Exercise requirements —
A: According to the passage on kanna, what interaction risk arises from combining kanna with serotonergic medications?
B: Quote the passage on kanna, starting at "Kanna should not" and ending at "prescriber before combining.".

Text passage: Begin

Because kanna and SSRIs touch overlapping mechanisms, they get compared a lot. They are not interchangeable. SSRIs are prescription medications designed for sustained clinical response to moderate or severe depression and anxiety disorders, taken daily over months or years, with careful titration and clinical monitoring. Kanna is a mild, short-acting botanical with a subtle effect meant for specific situations — a dinner party, a difficult conversation, an evening when your brain is just a little louder than you'd like.

Kanna should not be combined with SSRIs, SNRIs, MAOIs, tramadol, or other serotonergic medications. The interaction risk includes serotonin syndrome. If you are on a prescription mood-affecting medication, speak with your prescriber before combining.

Kanna vs. Ashwagandha

Both plants are positioned in the "natural calm" category, but they work differently. Ashwagandha is an adaptogen that modulates the stress-response system (HPA axis) and tends to produce its effect over weeks of daily use. Kanna works acutely — you feel the effect today, from a single dose. Ashwagandha is better suited to background stress resilience; kanna is better suited to specific social or emotional moments.

AttributeKannaAshwagandha
MechanismSerotonin reuptake + PDE4 inhibitionHPA axis / cortisol modulation
Onset15–30 minWeeks of daily use
Duration1–2 hrs acuteBuilds chronically
Use caseSpecific momentsBackground stress
Combines with alcohol?Not recommendedYes, generally

Is Kanna Safe?

Text passage: End
Data extract: Begin

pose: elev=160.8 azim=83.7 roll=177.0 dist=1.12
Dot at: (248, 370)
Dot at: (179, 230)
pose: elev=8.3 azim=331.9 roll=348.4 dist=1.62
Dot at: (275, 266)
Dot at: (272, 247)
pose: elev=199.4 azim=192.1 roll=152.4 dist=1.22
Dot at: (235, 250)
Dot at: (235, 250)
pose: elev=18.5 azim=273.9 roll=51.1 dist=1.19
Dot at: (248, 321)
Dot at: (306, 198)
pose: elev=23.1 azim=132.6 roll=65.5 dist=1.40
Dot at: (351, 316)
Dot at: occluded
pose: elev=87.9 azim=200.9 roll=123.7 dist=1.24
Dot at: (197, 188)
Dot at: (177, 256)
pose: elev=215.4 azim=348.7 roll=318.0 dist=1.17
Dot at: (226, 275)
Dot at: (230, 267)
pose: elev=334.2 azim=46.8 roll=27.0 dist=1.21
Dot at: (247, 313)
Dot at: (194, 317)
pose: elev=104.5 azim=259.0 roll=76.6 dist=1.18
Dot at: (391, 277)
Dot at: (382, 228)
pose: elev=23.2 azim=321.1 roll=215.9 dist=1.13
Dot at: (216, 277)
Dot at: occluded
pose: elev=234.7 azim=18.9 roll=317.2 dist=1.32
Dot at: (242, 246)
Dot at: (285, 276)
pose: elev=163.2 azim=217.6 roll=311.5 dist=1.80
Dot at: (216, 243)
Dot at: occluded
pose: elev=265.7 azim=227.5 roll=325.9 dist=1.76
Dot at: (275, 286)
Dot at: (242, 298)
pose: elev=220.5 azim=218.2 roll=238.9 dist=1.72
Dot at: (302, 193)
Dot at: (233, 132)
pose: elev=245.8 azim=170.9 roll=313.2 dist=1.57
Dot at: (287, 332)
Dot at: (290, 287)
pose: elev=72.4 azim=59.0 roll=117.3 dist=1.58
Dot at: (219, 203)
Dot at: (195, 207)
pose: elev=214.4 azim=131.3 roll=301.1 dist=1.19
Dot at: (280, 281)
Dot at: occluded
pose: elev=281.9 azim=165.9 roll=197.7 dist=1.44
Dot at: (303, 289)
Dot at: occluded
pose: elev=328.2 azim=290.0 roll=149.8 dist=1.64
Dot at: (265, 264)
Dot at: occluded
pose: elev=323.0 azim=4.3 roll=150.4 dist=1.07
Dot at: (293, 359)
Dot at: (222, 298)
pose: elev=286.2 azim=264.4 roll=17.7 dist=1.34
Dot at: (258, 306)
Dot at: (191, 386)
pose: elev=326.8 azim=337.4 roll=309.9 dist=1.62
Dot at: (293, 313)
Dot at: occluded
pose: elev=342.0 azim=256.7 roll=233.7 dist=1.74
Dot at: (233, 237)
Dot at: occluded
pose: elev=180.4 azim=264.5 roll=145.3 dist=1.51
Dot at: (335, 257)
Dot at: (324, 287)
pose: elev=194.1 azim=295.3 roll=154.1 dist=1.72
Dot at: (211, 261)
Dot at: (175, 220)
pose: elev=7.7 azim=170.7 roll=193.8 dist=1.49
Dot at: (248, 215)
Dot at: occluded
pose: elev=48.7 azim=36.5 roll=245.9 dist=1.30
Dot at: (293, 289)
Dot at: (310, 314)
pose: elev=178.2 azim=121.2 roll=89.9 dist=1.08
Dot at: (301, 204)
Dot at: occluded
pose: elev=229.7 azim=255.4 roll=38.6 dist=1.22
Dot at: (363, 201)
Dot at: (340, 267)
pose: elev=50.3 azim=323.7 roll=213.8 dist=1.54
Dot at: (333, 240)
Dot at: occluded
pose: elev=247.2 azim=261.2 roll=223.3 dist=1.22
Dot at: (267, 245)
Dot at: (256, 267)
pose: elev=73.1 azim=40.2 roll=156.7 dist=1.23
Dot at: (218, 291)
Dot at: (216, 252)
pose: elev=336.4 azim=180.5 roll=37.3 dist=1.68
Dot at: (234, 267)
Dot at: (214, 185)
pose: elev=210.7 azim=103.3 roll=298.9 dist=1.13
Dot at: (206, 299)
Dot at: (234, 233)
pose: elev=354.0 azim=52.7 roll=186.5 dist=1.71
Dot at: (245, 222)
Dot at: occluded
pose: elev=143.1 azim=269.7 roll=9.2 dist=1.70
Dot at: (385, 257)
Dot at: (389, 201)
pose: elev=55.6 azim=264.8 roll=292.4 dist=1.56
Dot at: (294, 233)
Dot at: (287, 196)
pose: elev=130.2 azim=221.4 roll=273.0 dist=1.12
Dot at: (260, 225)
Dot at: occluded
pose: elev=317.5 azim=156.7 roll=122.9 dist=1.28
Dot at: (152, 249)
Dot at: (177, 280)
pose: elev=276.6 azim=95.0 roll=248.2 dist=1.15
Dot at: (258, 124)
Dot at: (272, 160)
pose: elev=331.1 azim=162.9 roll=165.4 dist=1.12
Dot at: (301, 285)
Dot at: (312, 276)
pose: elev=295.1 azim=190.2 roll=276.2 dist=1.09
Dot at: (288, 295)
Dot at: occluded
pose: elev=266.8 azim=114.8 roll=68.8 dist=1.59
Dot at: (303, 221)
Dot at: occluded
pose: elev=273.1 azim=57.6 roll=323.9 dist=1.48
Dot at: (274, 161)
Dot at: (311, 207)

Data extract: End

Solution set —
A: Serotonin syndrome.

B:
Kanna should not be combined with SSRIs, SNRIs, MAOIs, tramadol, or other serotonergic medications. The interaction risk includes serotonin syndrome. If you are on a prescription mood-affecting medication, speak with your prescriber before combining.